● INPUT MATERIAL:

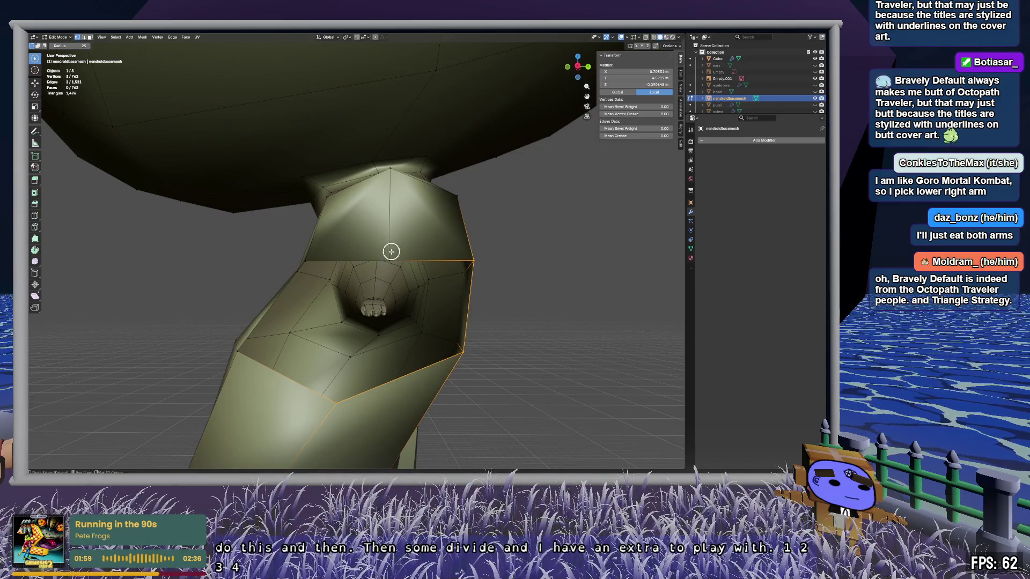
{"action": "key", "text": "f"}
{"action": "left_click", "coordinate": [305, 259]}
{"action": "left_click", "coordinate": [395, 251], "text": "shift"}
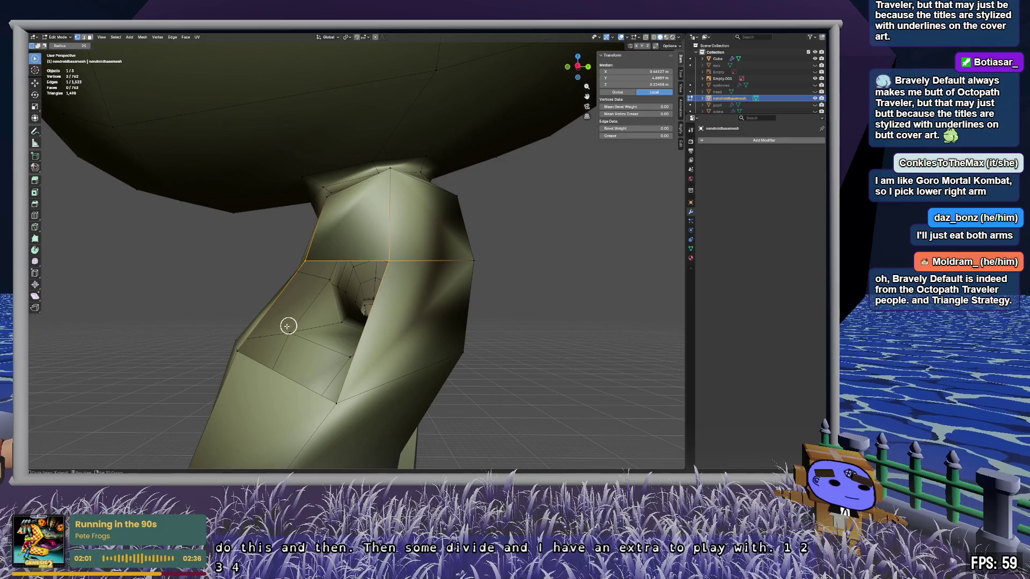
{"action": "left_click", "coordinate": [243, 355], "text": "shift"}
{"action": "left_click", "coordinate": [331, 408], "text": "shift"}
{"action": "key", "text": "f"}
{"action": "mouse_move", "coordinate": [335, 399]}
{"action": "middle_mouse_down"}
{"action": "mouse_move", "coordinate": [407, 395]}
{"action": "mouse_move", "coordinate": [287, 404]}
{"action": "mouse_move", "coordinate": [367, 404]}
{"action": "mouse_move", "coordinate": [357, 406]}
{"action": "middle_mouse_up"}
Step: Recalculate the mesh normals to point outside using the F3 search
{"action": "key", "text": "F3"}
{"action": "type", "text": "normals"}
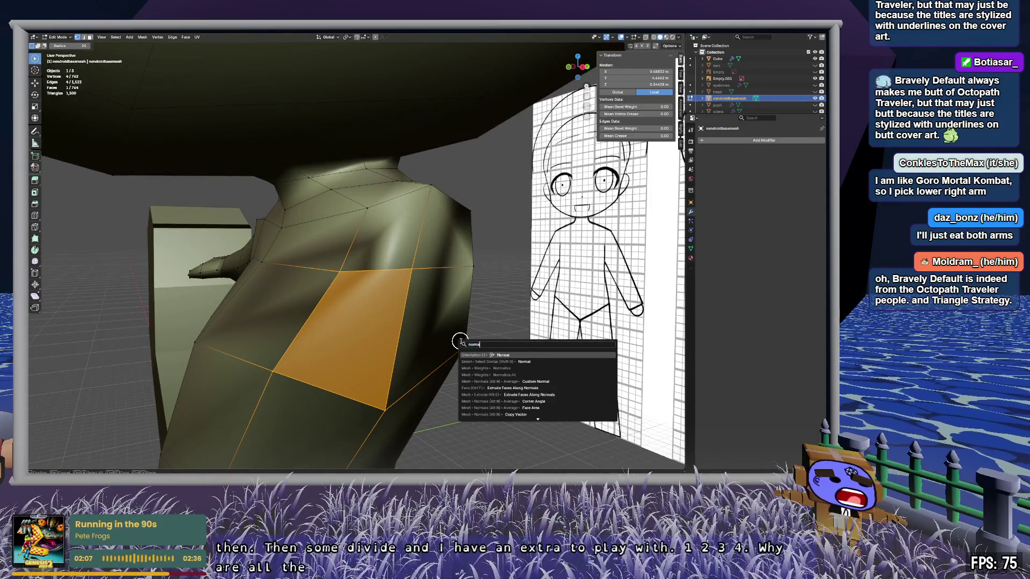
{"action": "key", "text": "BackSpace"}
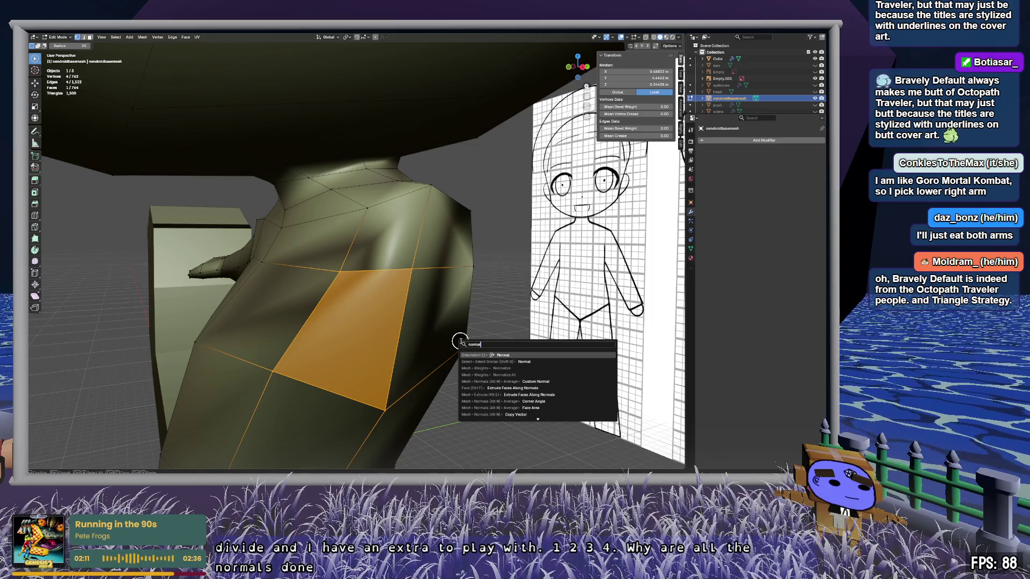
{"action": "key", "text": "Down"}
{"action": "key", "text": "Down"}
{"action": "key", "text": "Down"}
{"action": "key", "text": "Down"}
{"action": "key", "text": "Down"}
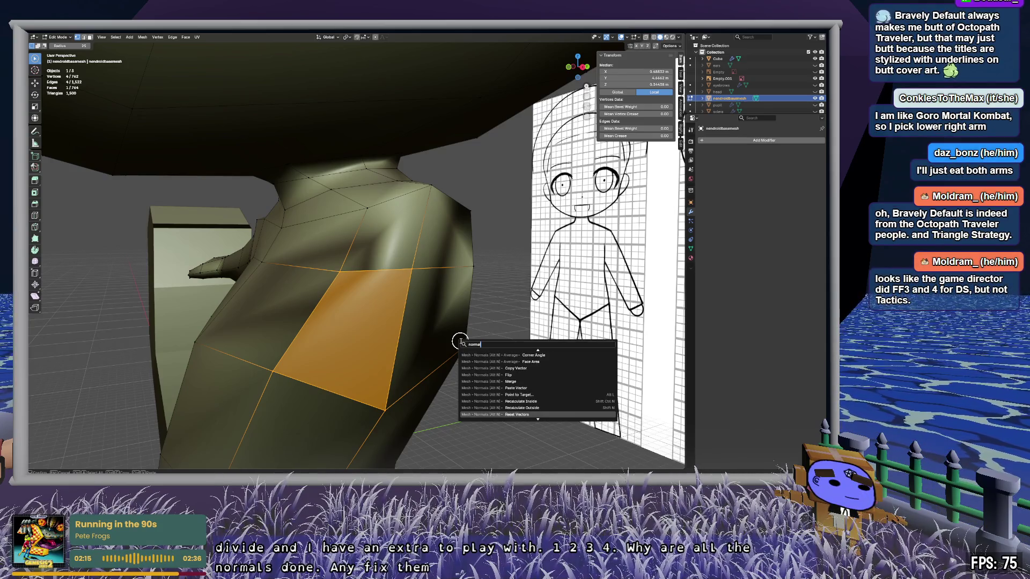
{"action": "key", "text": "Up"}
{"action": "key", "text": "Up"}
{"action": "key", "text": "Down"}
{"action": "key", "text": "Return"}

● WHAT YOU ARE ASKED TO DO: Could you give the material again exactly as it stands, omitting any image?

● EXERCISE RESULT:
{"action": "key", "text": "f"}
{"action": "left_click", "coordinate": [305, 259]}
{"action": "left_click", "coordinate": [395, 251], "text": "shift"}
{"action": "left_click", "coordinate": [243, 355], "text": "shift"}
{"action": "left_click", "coordinate": [331, 408], "text": "shift"}
{"action": "key", "text": "f"}
{"action": "mouse_move", "coordinate": [335, 399]}
{"action": "middle_mouse_down"}
{"action": "mouse_move", "coordinate": [407, 395]}
{"action": "mouse_move", "coordinate": [287, 404]}
{"action": "mouse_move", "coordinate": [367, 404]}
{"action": "mouse_move", "coordinate": [357, 406]}
{"action": "middle_mouse_up"}
Step: Recalculate the mesh normals to point outside using the F3 search
{"action": "key", "text": "F3"}
{"action": "type", "text": "normals"}
{"action": "key", "text": "BackSpace"}
{"action": "key", "text": "Down"}
{"action": "key", "text": "Down"}
{"action": "key", "text": "Down"}
{"action": "key", "text": "Down"}
{"action": "key", "text": "Down"}
{"action": "key", "text": "Up"}
{"action": "key", "text": "Up"}
{"action": "key", "text": "Down"}
{"action": "key", "text": "Return"}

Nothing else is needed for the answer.